Following the lecture I asked him about my theory that the markets could self-correct the problem of toxic assets (outlined in my previous blog post on this subject). It turns out that he has been serving as an expert witness in several lawsuits related to the meltdown and has direct experience in this area. He assured me that, indeed, the derivatives market has mostly shut down and that the remaining derivative instruments are treated as the risky instruments they really are.

According to Dr. Heaton, one lingering problem is that the Community Reinvestment Act that I talked about in my history of the banking crisis remains in place along with enhancements that were passed in 1999 and 2005. Presently the provisions aren't being enforced but if they are, banks will be required to continue to issue the kind of high-risk loans that helped create this problem in the first place.

From his primary lecture I learned that Dr.
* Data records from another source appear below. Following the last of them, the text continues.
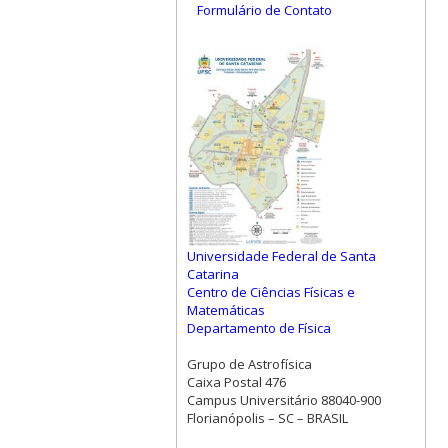
Formulário de Contato
Universidade Federal de Santa
Catarina
Centro de Ciências Físicas e
Matemáticas
Departamento de Física
Grupo de Astrofísica
Caixa Postal 476
Campus Universitário 88040-900
Florianópolis – SC – BRASIL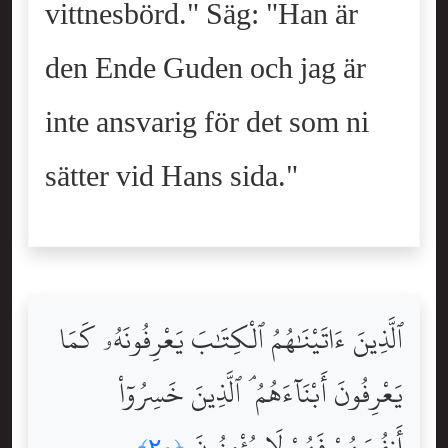
vittnesbörd." Säg: "Han är
den Ende Guden och jag är
inte ansvarig för det som ni
sätter vid Hans sida."
ٱلَّذِينَ ءَاتَيْنَٰهُمُ ٱلْكِتَٰبَ يَعْرِفُونَهُۥ كَمَا
يَعْرِفُونَ أَبْنَآءَهُمُ ۘ ٱلَّذِينَ خَسِرُوٓاْ
أَنفُسَهُمْ فَهُمْ لَا يُؤْمِنُونَ
﴿٢٠﴾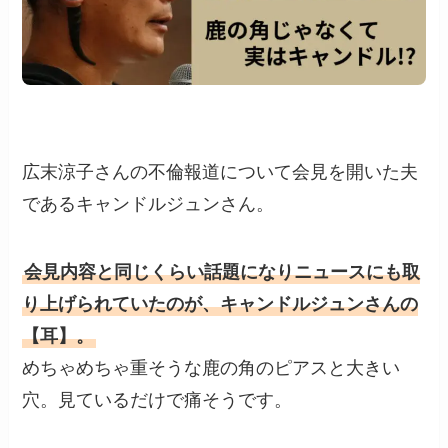
広末涼子さんの不倫報道について会見を開いた夫
であるキャンドルジュンさん。
会見内容と同じくらい話題になりニュースにも取
り上げられていたのが、キャンドルジュンさんの
【耳】。
めちゃめちゃ重そうな鹿の角のピアスと大きい
穴。見ているだけで痛そうです。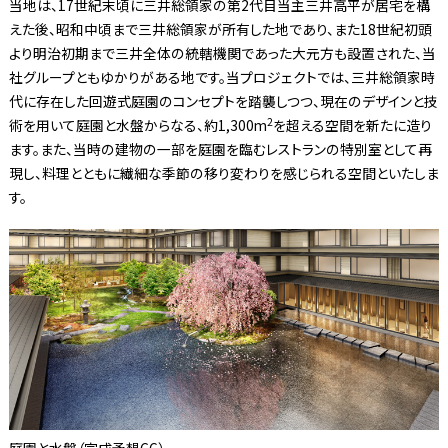
当地は、17世紀末頃に三井総領家の第2代目当主三井高平が居宅を構
えた後、昭和中頃まで三井総領家が所有した地であり、また18世紀初頭
より明治初期まで三井全体の統轄機関であった大元方も設置された、当
社グループともゆかりがある地です。当プロジェクトでは、三井総領家時
代に存在した回遊式庭園のコンセプトを踏襲しつつ、現在のデザインと技
2
術を用いて庭園と水盤からなる、約1,300m
を超える空間を新たに造り
ます。また、当時の建物の一部を庭園を臨むレストランの特別室として再
現し、料理とともに繊細な季節の移り変わりを感じられる空間といたしま
す。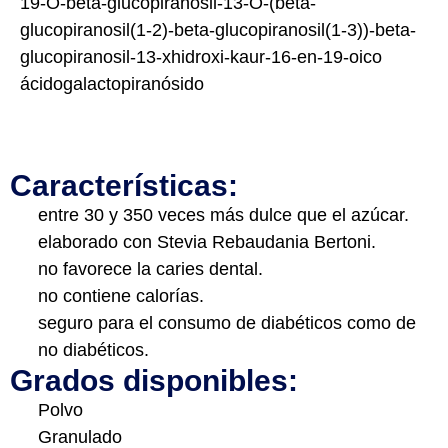
19-O-beta-glucopiranosil-13-O-(beta-
glucopiranosil(1-2)-beta-glucopiranosil(1-3))-beta-
glucopiranosil-13-xhidroxi-kaur-16-en-19-oico
ácidogalactopiranósido
Características:
entre 30 y 350 veces más dulce que el azúcar.
elaborado con Stevia Rebaudania Bertoni.
no favorece la caries dental.
no contiene calorías.
seguro para el consumo de diabéticos como de
no diabéticos.
Grados disponibles:
Polvo
Granulado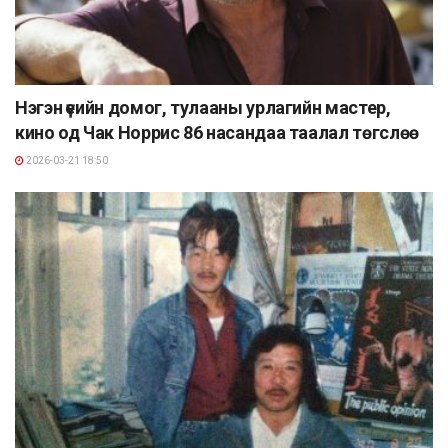
Нэгэн үеийн домог, тулааны урлагийн мастер,
кино од Чак Норрис 86 насандаа таалал төгслөө
2026-03-21 18:50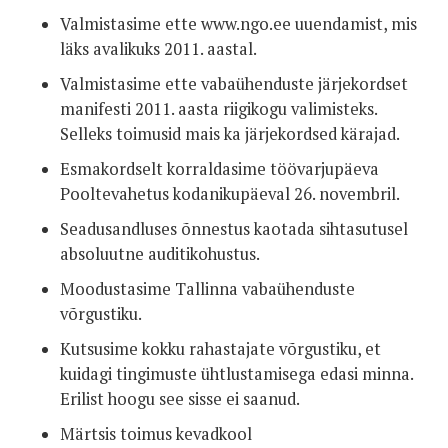
Valmistasime ette www.ngo.ee uuendamist, mis
läks avalikuks 2011. aastal.
Valmistasime ette vabaühenduste järjekordset
manifesti 2011. aasta riigikogu valimisteks.
Selleks toimusid mais ka järjekordsed kärajad.
Esmakordselt korraldasime töövarjupäeva
Pooltevahetus kodanikupäeval 26. novembril.
Seadusandluses õnnestus kaotada sihtasutusel
absoluutne auditikohustus.
Moodustasime Tallinna vabaühenduste
võrgustiku.
Kutsusime kokku rahastajate võrgustiku, et
kuidagi tingimuste ühtlustamisega edasi minna.
Erilist hoogu see sisse ei saanud.
Märtsis toimus kevadkool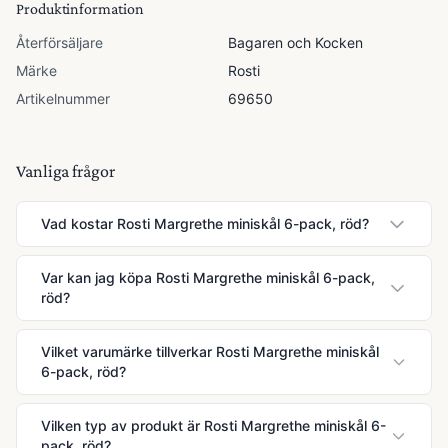
Produktinformation
Återförsäljare
Bagaren och Kocken
Märke
Rosti
Artikelnummer
69650
Vanliga frågor
Vad kostar Rosti Margrethe miniskål 6-pack, röd?
Var kan jag köpa Rosti Margrethe miniskål 6-pack,
röd?
Vilket varumärke tillverkar Rosti Margrethe miniskål
6-pack, röd?
Vilken typ av produkt är Rosti Margrethe miniskål 6-
pack, röd?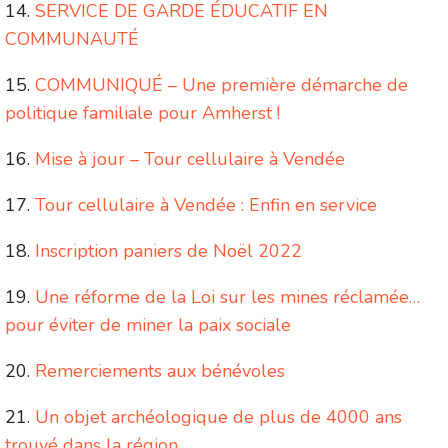
SERVICE DE GARDE ÉDUCATIF EN
COMMUNAUTÉ
COMMUNIQUÉ – Une première démarche de
politique familiale pour Amherst !
Mise à jour – Tour cellulaire à Vendée
Tour cellulaire à Vendée : Enfin en service
Inscription paniers de Noël 2022
Une réforme de la Loi sur les mines réclamée…
pour éviter de miner la paix sociale
Remerciements aux bénévoles
Un objet archéologique de plus de 4000 ans
trouvé dans la région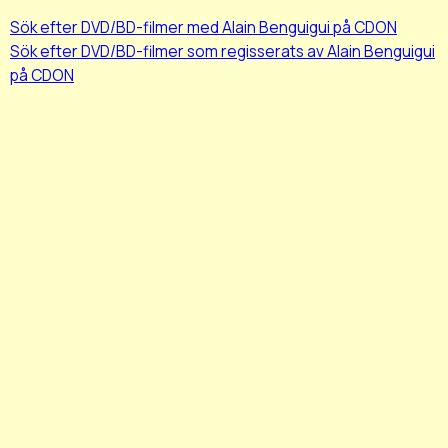
Sök efter DVD/BD-filmer med Alain Benguigui på CDON
Sök efter DVD/BD-filmer som regisserats av Alain Benguigui
på CDON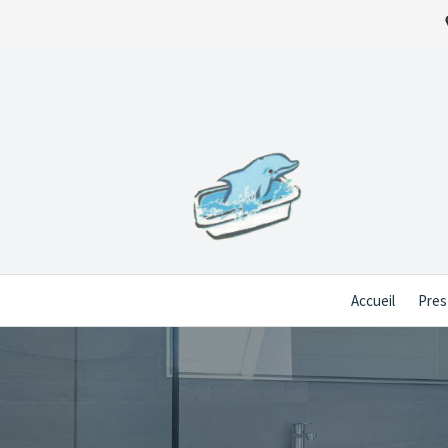
Accueil
Pres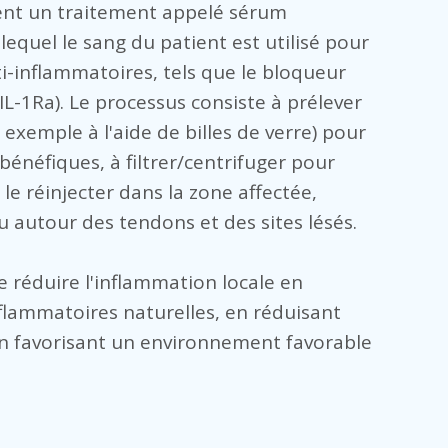
nt un traitement appelé sérum
equel le sang du patient est utilisé pour
i-inflammatoires, tels que le bloqueur
IL-1Ra). Le processus consiste à prélever
r exemple à l'aide de billes de verre) pour
bénéfiques, à filtrer/centrifuger pour
 le réinjecter dans la zone affectée,
u autour des tendons et des sites lésés.
 réduire l'inflammation locale en
flammatoires naturelles, en réduisant
 en favorisant un environnement favorable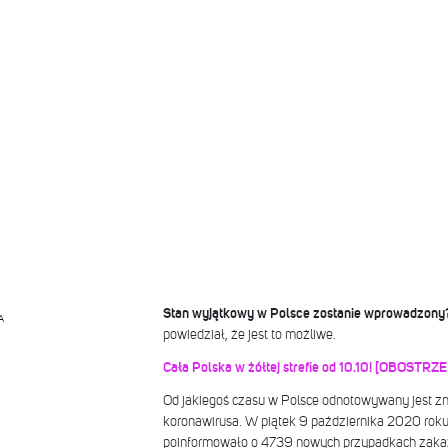
Stan wyjątkowy w Polsce zostanie wprowadzon
A
powiedział, że jest to możliwe.
Cała Polska w żółtej strefie od 10.10! [OBOSTRZE
Od jakiegoś czasu w Polsce odnotowywany jest z
koronawirusa. W piątek 9 października 2020 roku
poinformowało o 4739 nowych przypadkach zaka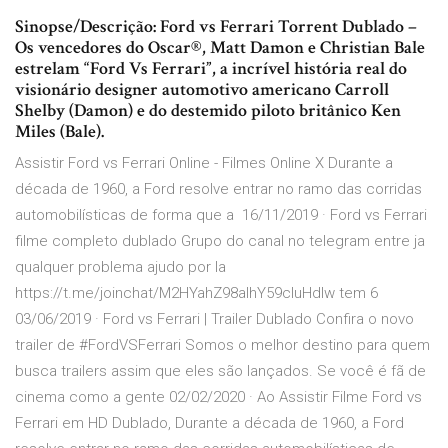
Sinopse/Descrição: Ford vs Ferrari Torrent Dublado –
Os vencedores do Oscar®, Matt Damon e Christian Bale
estrelam “Ford Vs Ferrari”, a incrível história real do
visionário designer automotivo americano Carroll
Shelby (Damon) e do destemido piloto britânico Ken
Miles (Bale).
Assistir Ford vs Ferrari Online - Filmes Online X Durante a
década de 1960, a Ford resolve entrar no ramo das corridas
automobilísticas de forma que a 16/11/2019 · Ford vs Ferrari
filme completo dublado Grupo do canal no telegram entre ja
qualquer problema ajudo por la
https://t.me/joinchat/M2HYahZ98aIhY59cluHdIw tem 6
03/06/2019 · Ford vs Ferrari | Trailer Dublado Confira o novo
trailer de #FordVSFerrari Somos o melhor destino para quem
busca trailers assim que eles são lançados. Se você é fã de
cinema como a gente 02/02/2020 · Ao Assistir Filme Ford vs
Ferrari em HD Dublado, Durante a década de 1960, a Ford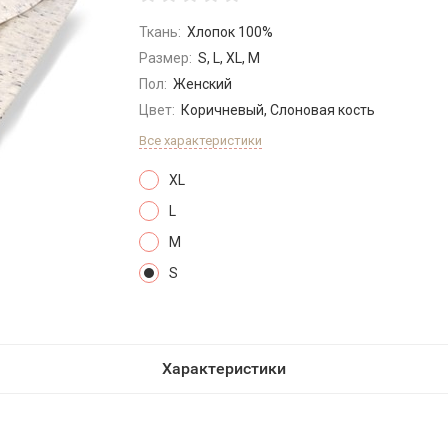
Ткань:
Хлопок 100%
Размер:
S, L, XL, M
Пол:
Женский
Цвет:
Коричневый, Слоновая кость
Все характеристики
XL
L
M
S
Характеристики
Heaton views the sub-prime lending and the associated financial derivatives as only two components in a six-part "perfect storm." Here's the full list.

  • High-risk mortgages spurred on by the Community Reinvestment Act and it's more recent kickers. (The requirements remain in place though they aren't currently being enforced).
  • Enormous increase in the money supply with interest rates reduced to nearly zero. (Rates are still there.)
  • Hybrid mortgages that had a two-year low introductory rate. Homeowners expected to be able to refinance after two years because "home prices always go up as they had done almost continuously for the 40 years preceding 2008. (Many of these have already been foreclosed upon but there remain several waves of ARMs yet to create problems.)
  • Asset Securitization -- the financial derivatives used to finance high-risk mortgages and an enormous variety of other investments. (Mostly out of favor.)
  • The transfer of manufacturing to China and other emerging markets. This results in an enormous trade deficit. Under normal circumstances, such a deficit would strengthen the yuan and weaken the dollar thereby bringing things into balance. But the Chinese government, not wanting to slow the growth, purchases dollars from manufacturers in exchange for Yuan and then invests those dollars in US Treasuries. (The recession has reduced the trade deficit by half but it remains tremendously high by historic standards.)
  • The complicity of Moody's and Standard and Poor's in giving excessively high ratings to mortgage-derived securities based on the incorrect assumption that housing prices would not decline. (This has been corrected.)
Possibly even more concerning is Dr. Heaton's Assertion that many of the "rules of economics" he taught me those years ago have been violated in ways he would never have foreseen. Examples: The money supply has been tripled but interest rates and inflation remain extremely low. We've been able to sustain an enormous trade deficit without currency corrections. The Fed has been purchasing treasuries and yet the sky hasn't fallen.

We are in unprecedented territory. What happens next is anybody's guess.